● What you have to do:
Transcribe the full listing below exactly.

● Source data:
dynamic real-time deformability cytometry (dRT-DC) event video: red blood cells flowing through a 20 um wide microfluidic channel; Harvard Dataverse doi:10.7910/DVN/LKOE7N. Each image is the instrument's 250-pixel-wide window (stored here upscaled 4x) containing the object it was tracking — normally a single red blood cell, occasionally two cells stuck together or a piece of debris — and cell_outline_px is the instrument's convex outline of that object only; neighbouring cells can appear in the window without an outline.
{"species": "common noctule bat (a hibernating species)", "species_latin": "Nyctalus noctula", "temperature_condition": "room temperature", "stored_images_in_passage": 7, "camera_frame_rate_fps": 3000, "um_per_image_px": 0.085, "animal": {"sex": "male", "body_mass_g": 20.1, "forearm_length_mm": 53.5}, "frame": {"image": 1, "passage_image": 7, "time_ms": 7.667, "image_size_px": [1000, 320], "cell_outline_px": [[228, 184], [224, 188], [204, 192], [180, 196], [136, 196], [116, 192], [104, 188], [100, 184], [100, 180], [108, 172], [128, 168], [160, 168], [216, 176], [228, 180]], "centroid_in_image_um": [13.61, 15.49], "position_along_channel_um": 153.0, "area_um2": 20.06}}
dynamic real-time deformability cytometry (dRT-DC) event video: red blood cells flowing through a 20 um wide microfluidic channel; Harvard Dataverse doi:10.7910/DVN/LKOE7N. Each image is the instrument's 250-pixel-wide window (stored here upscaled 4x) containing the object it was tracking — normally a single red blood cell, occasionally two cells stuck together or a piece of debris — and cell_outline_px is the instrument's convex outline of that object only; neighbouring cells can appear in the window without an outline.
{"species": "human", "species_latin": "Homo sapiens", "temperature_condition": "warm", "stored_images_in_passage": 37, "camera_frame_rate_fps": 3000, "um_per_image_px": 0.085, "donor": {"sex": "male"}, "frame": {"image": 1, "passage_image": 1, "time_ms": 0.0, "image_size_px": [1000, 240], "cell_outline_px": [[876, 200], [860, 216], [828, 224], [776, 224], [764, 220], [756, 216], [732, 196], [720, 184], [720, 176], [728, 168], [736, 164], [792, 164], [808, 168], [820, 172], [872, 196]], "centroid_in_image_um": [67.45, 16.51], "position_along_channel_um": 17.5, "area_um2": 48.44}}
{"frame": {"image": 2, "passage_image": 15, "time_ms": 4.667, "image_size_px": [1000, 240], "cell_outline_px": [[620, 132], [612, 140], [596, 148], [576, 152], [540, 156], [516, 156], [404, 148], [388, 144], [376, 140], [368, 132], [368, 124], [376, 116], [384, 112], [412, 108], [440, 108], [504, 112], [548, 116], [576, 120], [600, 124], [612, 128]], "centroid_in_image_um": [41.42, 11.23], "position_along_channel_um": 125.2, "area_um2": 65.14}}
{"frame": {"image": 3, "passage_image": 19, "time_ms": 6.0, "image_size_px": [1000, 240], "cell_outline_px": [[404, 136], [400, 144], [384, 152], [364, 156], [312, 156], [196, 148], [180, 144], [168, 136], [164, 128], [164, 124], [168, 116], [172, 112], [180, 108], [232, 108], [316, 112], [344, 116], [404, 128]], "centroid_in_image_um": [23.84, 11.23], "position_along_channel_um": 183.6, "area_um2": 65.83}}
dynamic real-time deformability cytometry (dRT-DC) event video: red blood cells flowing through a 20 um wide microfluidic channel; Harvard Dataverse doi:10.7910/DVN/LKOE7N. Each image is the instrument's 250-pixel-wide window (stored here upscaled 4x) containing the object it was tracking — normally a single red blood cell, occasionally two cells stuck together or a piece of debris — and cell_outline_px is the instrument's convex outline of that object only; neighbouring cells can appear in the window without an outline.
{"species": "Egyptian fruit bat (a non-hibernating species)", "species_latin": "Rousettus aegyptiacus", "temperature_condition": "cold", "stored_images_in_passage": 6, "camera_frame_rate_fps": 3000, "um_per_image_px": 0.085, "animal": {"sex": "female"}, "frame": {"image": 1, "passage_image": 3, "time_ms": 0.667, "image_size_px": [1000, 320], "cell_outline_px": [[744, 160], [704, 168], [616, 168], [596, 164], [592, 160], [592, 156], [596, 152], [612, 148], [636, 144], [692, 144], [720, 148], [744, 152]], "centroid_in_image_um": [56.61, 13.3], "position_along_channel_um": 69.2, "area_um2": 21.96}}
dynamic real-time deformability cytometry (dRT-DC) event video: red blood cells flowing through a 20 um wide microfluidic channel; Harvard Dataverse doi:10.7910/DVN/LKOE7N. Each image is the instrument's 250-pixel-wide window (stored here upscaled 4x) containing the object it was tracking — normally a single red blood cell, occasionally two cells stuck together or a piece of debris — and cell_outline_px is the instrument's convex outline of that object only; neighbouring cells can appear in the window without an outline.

● Full solution:
dynamic real-time deformability cytometry (dRT-DC) event video: red blood cells flowing through a 20 um wide microfluidic channel; Harvard Dataverse doi:10.7910/DVN/LKOE7N. Each image is the instrument's 250-pixel-wide window (stored here upscaled 4x) containing the object it was tracking — normally a single red blood cell, occasionally two cells stuck together or a piece of debris — and cell_outline_px is the instrument's convex outline of that object only; neighbouring cells can appear in the window without an outline.
{"species": "common noctule bat (a hibernating species)", "species_latin": "Nyctalus noctula", "temperature_condition": "room temperature", "stored_images_in_passage": 7, "camera_frame_rate_fps": 3000, "um_per_image_px": 0.085, "animal": {"sex": "male", "body_mass_g": 20.1, "forearm_length_mm": 53.5}, "frame": {"image": 1, "passage_image": 7, "time_ms": 7.667, "image_size_px": [1000, 320], "cell_outline_px": [[228, 184], [224, 188], [204, 192], [180, 196], [136, 196], [116, 192], [104, 188], [100, 184], [100, 180], [108, 172], [128, 168], [160, 168], [216, 176], [228, 180]], "centroid_in_image_um": [13.61, 15.49], "position_along_channel_um": 153.0, "area_um2": 20.06}}
dynamic real-time deformability cytometry (dRT-DC) event video: red blood cells flowing through a 20 um wide microfluidic channel; Harvard Dataverse doi:10.7910/DVN/LKOE7N. Each image is the instrument's 250-pixel-wide window (stored here upscaled 4x) containing the object it was tracking — normally a single red blood cell, occasionally two cells stuck together or a piece of debris — and cell_outline_px is the instrument's convex outline of that object only; neighbouring cells can appear in the window without an outline.
{"species": "human", "species_latin": "Homo sapiens", "temperature_condition": "warm", "stored_images_in_passage": 37, "camera_frame_rate_fps": 3000, "um_per_image_px": 0.085, "donor": {"sex": "male"}, "frame": {"image": 1, "passage_image": 1, "time_ms": 0.0, "image_size_px": [1000, 240], "cell_outline_px": [[876, 200], [860, 216], [828, 224], [776, 224], [764, 220], [756, 216], [732, 196], [720, 184], [720, 176], [728, 168], [736, 164], [792, 164], [808, 168], [820, 172], [872, 196]], "centroid_in_image_um": [67.45, 16.51], "position_along_channel_um": 17.5, "area_um2": 48.44}}
{"frame": {"image": 2, "passage_image": 15, "time_ms": 4.667, "image_size_px": [1000, 240], "cell_outline_px": [[620, 132], [612, 140], [596, 148], [576, 152], [540, 156], [516, 156], [404, 148], [388, 144], [376, 140], [368, 132], [368, 124], [376, 116], [384, 112], [412, 108], [440, 108], [504, 112], [548, 116], [576, 120], [600, 124], [612, 128]], "centroid_in_image_um": [41.42, 11.23], "position_along_channel_um": 125.2, "area_um2": 65.14}}
{"frame": {"image": 3, "passage_image": 19, "time_ms": 6.0, "image_size_px": [1000, 240], "cell_outline_px": [[404, 136], [400, 144], [384, 152], [364, 156], [312, 156], [196, 148], [180, 144], [168, 136], [164, 128], [164, 124], [168, 116], [172, 112], [180, 108], [232, 108], [316, 112], [344, 116], [404, 128]], "centroid_in_image_um": [23.84, 11.23], "position_along_channel_um": 183.6, "area_um2": 65.83}}
dynamic real-time deformability cytometry (dRT-DC) event video: red blood cells flowing through a 20 um wide microfluidic channel; Harvard Dataverse doi:10.7910/DVN/LKOE7N. Each image is the instrument's 250-pixel-wide window (stored here upscaled 4x) containing the object it was tracking — normally a single red blood cell, occasionally two cells stuck together or a piece of debris — and cell_outline_px is the instrument's convex outline of that object only; neighbouring cells can appear in the window without an outline.
{"species": "Egyptian fruit bat (a non-hibernating species)", "species_latin": "Rousettus aegyptiacus", "temperature_condition": "cold", "stored_images_in_passage": 6, "camera_frame_rate_fps": 3000, "um_per_image_px": 0.085, "animal": {"sex": "female"}, "frame": {"image": 1, "passage_image": 3, "time_ms": 0.667, "image_size_px": [1000, 320], "cell_outline_px": [[744, 160], [704, 168], [616, 168], [596, 164], [592, 160], [592, 156], [596, 152], [612, 148], [636, 144], [692, 144], [720, 148], [744, 152]], "centroid_in_image_um": [56.61, 13.3], "position_along_channel_um": 69.2, "area_um2": 21.96}}
dynamic real-time deformability cytometry (dRT-DC) event video: red blood cells flowing through a 20 um wide microfluidic channel; Harvard Dataverse doi:10.7910/DVN/LKOE7N. Each image is the instrument's 250-pixel-wide window (stored here upscaled 4x) containing the object it was tracking — normally a single red blood cell, occasionally two cells stuck together or a piece of debris — and cell_outline_px is the instrument's convex outline of that object only; neighbouring cells can appear in the window without an outline.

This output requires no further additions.